Parmi les artistes eux-mêmes, les avis sont partagés. Le DJ David Guetta est fan et estime que l’avenir de la musique appartient à l’AI. Dans une interview accordée à la BBC, la superstar française a annoncé s’attendre à ce que toujours plus de musiciens se tournent vers l’intelligence artificielle ‘parce que chaque nouveau style musical dérive d’une nouvelle technologie’. De leur côté, Nick Cave et Sting sont moins enthousiastes, et ce n’est pas peu dire. Cave a récemment reçu d’un fan quelques paroles dans le style de ce qu’il fait, mais générées au moyen de ChatGPT. Le leader de Bad Seeds n’a pas été impressionné, comme il l’a écrit dans sa lettre de nouvelles The Red Hand Files. ‘Les chansons sont placées sous le signe de la souffrance. Je veux dire par là qu’elles reposent sur la lutte humaine complexe et intérieure de la création. Pour autant que je le sache, les algorithmes ne ressentent rien, et les données ne peuvent souffrir.’
Sting n’a lui non plus pas vraiment apprécié les chansons AI qu’il a déjà entendues. ‘C’est comme regarder un film plein d’effets spéciaux numériques’, a-t-il déclaré dans une interview accordée à la BBC. Et d’ajouter: ‘Les bases de la musique nous appartiennent à nous, l’humanité. Selon moi, ce sera le combat que nous devrons livrer dans les années à venir: défendre notre héritage humain contre l’intelligence artificielle.’
… jusqu’à de nouvelles chansons
Peut-on générer aussi une toute nouvelle musique avec l’intelligence artificielle? La réponse est oui, mais avec une solide objection. Dans une récente opinion parue sur DataNews.be, Bram Vromans, Chief Digital Officer chez Ikea, mais aussi producteur de musique, tenait ces propos: ‘Décrire ce qu’on souhaite entendre, en dehors du genre et d’une certaine ambiance, c’est bien plus difficile que de décrire ce qu’on veut voir (avec des outils AI tels Stable Diffusion, Midjourney, ndlr). Je produis moi-même de la musique dansante et je peux en toute honnêteté dire que la musique actuelle générée par l’AI est de plus piètre qualité que ce que je fais moi-même.

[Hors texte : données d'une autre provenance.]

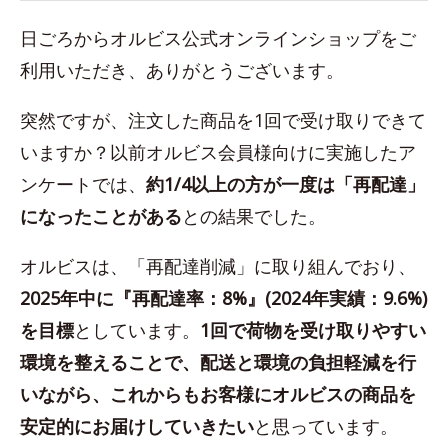
日ごろからオルビス公式オンラインショップをご
利用いただき、ありがとうございます。
突然ですが、注文した商品を1回で受け取りできて
いますか？以前オルビス会員様向けに実施したア
ンケートでは、
約1/4以上の方が一度は「再配達」
になったことがある
との結果でした。
オルビスは、「再配達削減」に取り組んでおり、
2025年中に『再配達率：8%』(2024年実績：9.6%)
を目標
としています。
1回で荷物を受け取りやすい
環境を整えることで、配送と環境の負担軽減を行
いながら、これからもお客様にオルビスの商品を
安定的にお届けしていきたい
と思っています。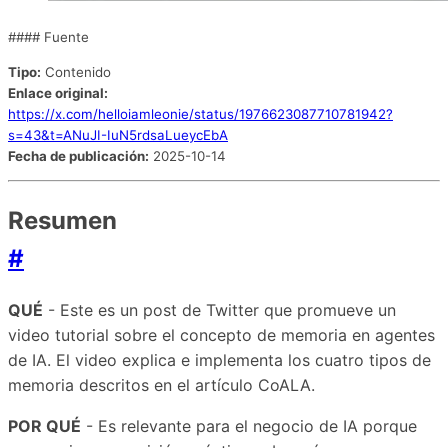
#### Fuente
Tipo:
Contenido
Enlace original:
https://x.com/helloiamleonie/status/1976623087710781942?
s=43&t=ANuJI-IuN5rdsaLueycEbA
Fecha de publicación:
2025-10-14
Resumen
#
QUÉ
- Este es un post de Twitter que promueve un
video tutorial sobre el concepto de memoria en agentes
de IA. El video explica e implementa los cuatro tipos de
memoria descritos en el artículo CoALA.
POR QUÉ
- Es relevante para el negocio de IA porque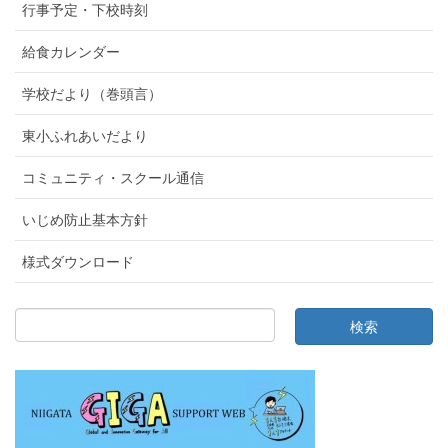
行事予定・下校時刻
給食カレンダー
学校だより（巻頭言）
東小ふれあいだより
コミュニティ・スクール通信
いじめ防止基本方針
様式ダウンロード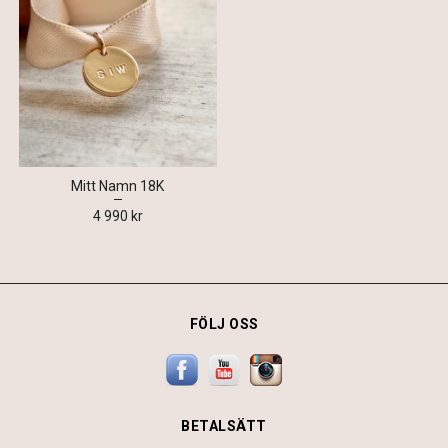
Mitt Namn 18K
4 990 kr
FÖLJ OSS
BETALSÄTT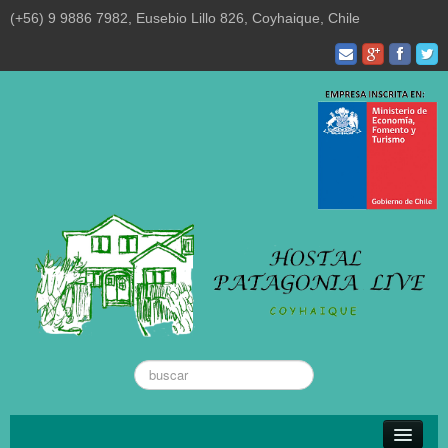
(+56) 9 9886 7982, Eusebio Lillo 826, Coyhaique, Chile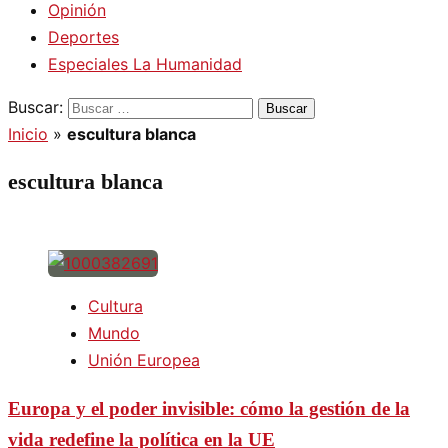
Opinión
Deportes
Especiales La Humanidad
Buscar:
Inicio
»
escultura blanca
escultura blanca
Cultura
Mundo
Unión Europea
Europa y el poder invisible: cómo la gestión de la
vida redefine la política en la UE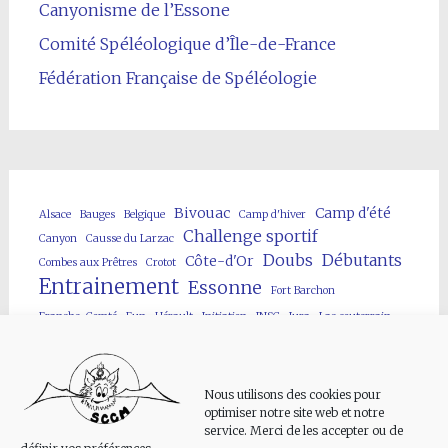
Canyonisme de l’Essone
Comité Spéléologique d’Île-de-France
Fédération Française de Spéléologie
Bivouac
Camp d'été
Alsace
Bauges
Belgique
Camp d'hiver
Challenge sportif
Canyon
Causse du Larzac
Doubs
Débutants
Côte-d'Or
Combes aux Prêtres
Crotot
Entrainement
Essonne
Fort Barchon
Franche-Comté
Fun
Hérault
Initiation
JNSC
Jura
Lac souterrain
Lot
Neuvon
Loir-et-Cher
MJC Villebon
Neige
Parcours enfants
Public
Puiselet
Puit artificiel
Pyrénées
Rivière souterraine
Spéléo
Nous utilisons des cookies pour
Site artificiel
Spéléofolies
optimiser notre site web et notre
service. Merci de les accepter ou de
Stage/formation
Techniques sur cordes
Vercors
Verneau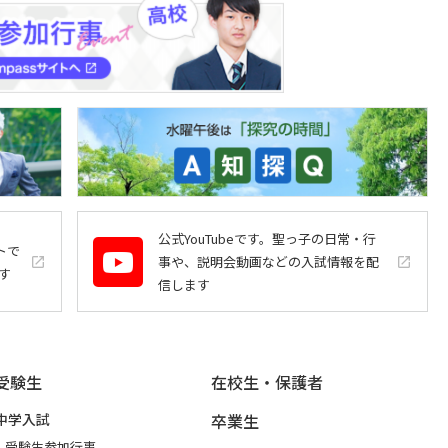
公式YouTubeです。聖っ子の日常・行
トで
事や、説明会動画などの入試情報を配
launch
launch
す
信します
受験生
在校生・保護者
中学入試
卒業生
受験生参加行事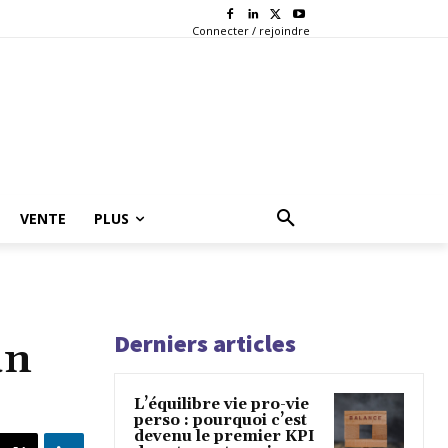
Connecter / rejoindre
VENTE
PLUS
Derniers articles
un
L’équilibre vie pro-vie
perso : pourquoi c’est
devenu le premier KPI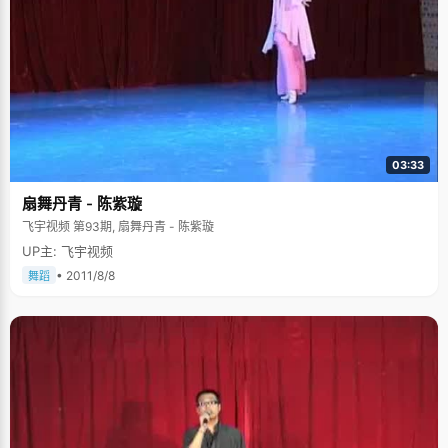
03:33
扇舞丹青 - 陈紫璇
飞宇视频 第93期, 扇舞丹青 - 陈紫璇
UP主: 飞宇视频
• 2011/8/8
舞蹈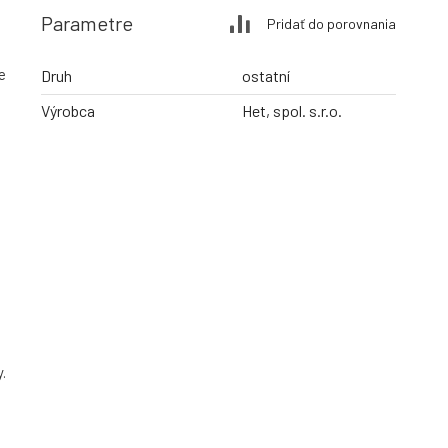
Parametre
Pridať do porovnania
e
Druh
ostatní
Výrobca
Het, spol. s.r.o.
y.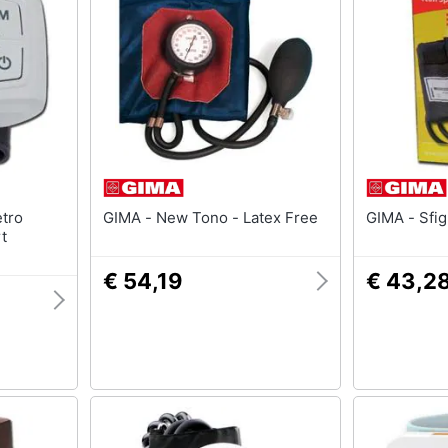
GIMA - New Tono - Latex Free
GIMA 
t
€ 54,19
€ 43,2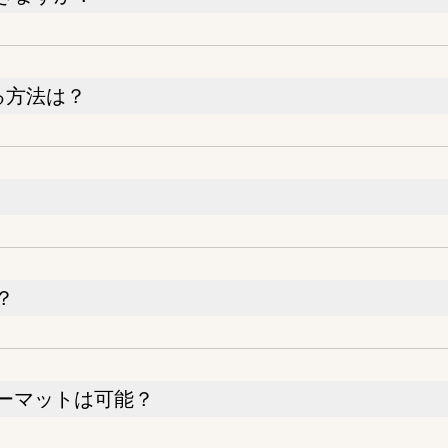
する方法は？
？
ォーマットは可能？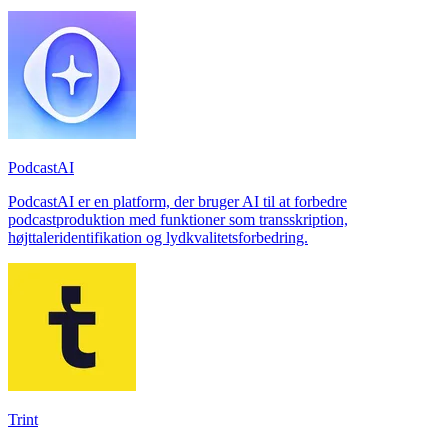
PodcastAI
PodcastAI er en platform, der bruger AI til at forbedre
podcastproduktion med funktioner som transskription,
højttaleridentifikation og lydkvalitetsforbedring.
Trint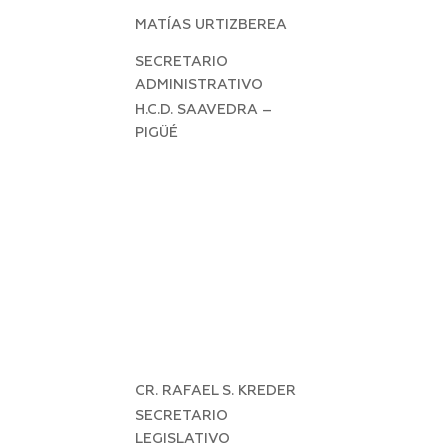
MATÍAS URTIZBEREA
SECRETARIO
ADMINISTRATIVO
H.C.D. SAAVEDRA –
PIGÜÉ
CR. RAFAEL S. KREDER
SECRETARIO
LEGISLATIVO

Cela est dû au fait qu’il y manque la créativité de l’artiste, les nouvelles techniques et les indispensables effets, puisque l’AI ne peut s’appuyer que sur ce qui existe déjà.’
Mais en se faisant aider par l’AI, un artiste ou un groupe connu est capable de sortir vraiment une nouvelle musique et ce, même sans y être impliqué physiquement. ‘Nous en avions tout simplement assez d’attendre la sortie d’un nouvel album d’Oasis. Et nous l’avons donc fait nous-mêmes’, prétend Bobby Gerathy dans une interview accordée au journal britannique The Guardian. Gerathy, c’est cinquante pour cent du groupe Breezer (plutôt inconnu chez nous) et, conjointement avec son compagnon Chris Woodgates, le cerveau derrière AIsis. Bref, les musiciens ont pris huit de leurs propres chansons de Breezer avec, comme point de départ, des paroles uniques, puis ils ont remplacé au moyen de l’AI la voix de Gerathy par celle du leader d’Oasis Liam Gallagher. Il en résulta The Lost Tapes (lien Spotify), un longplay qui – vous l’auriez déjà deviné – ne peut quasiment pas être distingué d’un album vraiment nouveau d’Oasis, comme en témoigne déjà le premier morceau Out Of My Mind. ‘C’est même mieux’, estiment les membres de Breezer. ‘Car à vrai dire, la musique des frangins Gallagher n’a fait que se détériorer au fil des ans, pas vrai?’
Hasard ou pas: suite à un long conflit ayant opposé Noel et Liam, on a ces derniers jours vu se multiplier des rumeurs faisant état d’une prochaine réconciliation avec, à la clé, un certain nombre de concerts de retrouvailles d’Oasis en 2025. Une chose est sûre: il ne manquera pas de nouveau matériel d’ici là!